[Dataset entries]
******

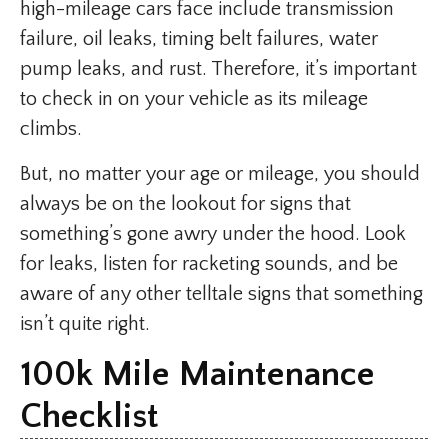
high-mileage cars face include transmission
failure, oil leaks, timing belt failures, water
pump leaks, and rust. Therefore, it’s important
to check in on your vehicle as its mileage
climbs.
But, no matter your age or mileage, you should
always be on the lookout for signs that
something’s gone awry under the hood. Look
for leaks, listen for racketing sounds, and be
aware of any other telltale signs that something
isn’t quite right.
100k Mile Maintenance
Checklist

******

**Exercise:** Pull out every line in the rows above that contains the string "signs", treating uppercase and lowercase as different.

**Reply:**
always be on the lookout for signs that
aware of any other telltale signs that something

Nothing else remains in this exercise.